I wasn't diagnosed until the age of 49. I've known all my life that I wasn't like everybody else, but I made my best effort to fit in as well as I could and behave enough like everyone else to get along. It seemed to work reasonably well, most people didn't treat me like a total freak, and I managed to skate by on the fringes of the peer group - not ostracized, but never fully accepted, either. That was okay, I didn't have the social skills or desires to really be in the middle of the 'popular' group.
Once I entered the work force, I got on okay with my immediate peers, but the more Alpha-management type personalities absolutely hated me - I couldn't keep a job for more than about 15 months at a stretch, even though I was recognized as highly talented in my field. I had a few friends, all of whom were social misfits like myself.
Shortly before my career finally fell apart once and for all, I met a woman at work whom I later married. After I'd been fired from that job and was puzzling over what happened - I had been 'thrown under the bus' by a couple of coworkers I had thought (in my Aspergian naivete) were rather good friends, at least people I trusted. My wife then told me "I'm not surprised by that at all. When I first started working there, every time you left the room they went on about how weird you were." I had known she didn't particularly like these people, but until then I didn't know why. Point being, I think that sort of thing has probably gone an around me all my life and I was just oblivious to it. So I don't think its really possible for an Aspie to know for sure how we appear to those around us.
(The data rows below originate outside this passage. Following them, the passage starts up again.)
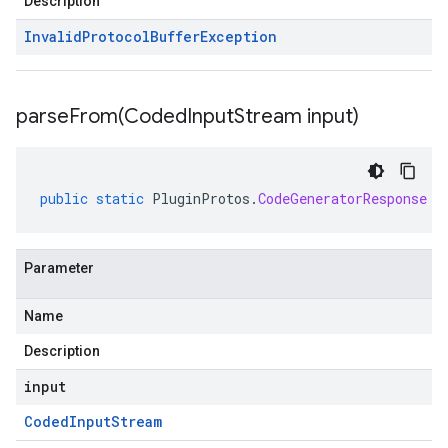
Description
Invalid
Protocol
Buffer
Exception
parseFrom(
Coded
Input
Stream input)
public
static
PluginProtos
.
CodeGeneratorResponse
p
Parameter
Name
Description
input
Coded
Input
Stream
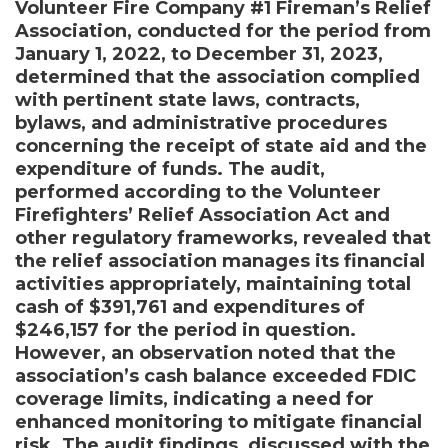
Volunteer Fire Company #1 Fireman’s Relief
Association, conducted for the period from
January 1, 2022, to December 31, 2023,
determined that the association complied
with pertinent state laws, contracts,
bylaws, and administrative procedures
concerning the receipt of state aid and the
expenditure of funds. The audit,
performed according to the Volunteer
Firefighters’ Relief Association Act and
other regulatory frameworks, revealed that
the relief association manages its financial
activities appropriately, maintaining total
cash of $391,761 and expenditures of
$246,157 for the period in question.
However, an observation noted that the
association’s cash balance exceeded FDIC
coverage limits, indicating a need for
enhanced monitoring to mitigate financial
risk. The audit findings, discussed with the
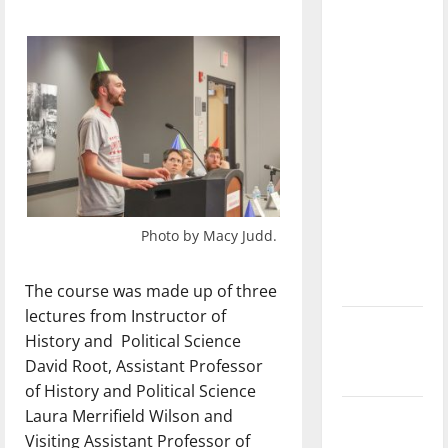
dissatisfied
with the
direction
of our
nation, is
there
really a
reason to
celebrate
Photo by Macy Judd.
this
Fourth of
July?
The course was made up of three
lectures from Instructor of
New
History and
Political Science
‘Hailey’s
David Root, Assistant Professor
Law’
of History and Political Science
Laura Merrifield Wilson and
Major
Visiting Assistant Professor of
League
No matter how 'normal' we think we're acting, we are missing the capacity to recognize a lot of nonverbal social cues, so how can we ever know if we're mimicking all the right ones at the right times? How can you know the people around you aren't sending each other "What a dork!" messages to each other that you don't even notice?
When I was diagnosed, there were a few people I'd know for many years who would say things like: "Really!? Autism? You've always seemed so normal to me."But what that actually means, I've come to realize, is: "Autism? That's retardation - you never seemed ret*d to me."
The people who've known me well for a long time didn't seem shocked at all. It was as if they've always known there was something wrong with me, but didn't have a name for it, so they just said nothing. I can't count the number of people over the years who, trying to carry on a conversation with me while I swayed from side to side and stared at the floor, asked me "Do you have to do that all the time? What are you, Autistic?" Funny thing is, when they asked, they were kidding. When I answered "Yeah, I think so - lil bit." I wasn't.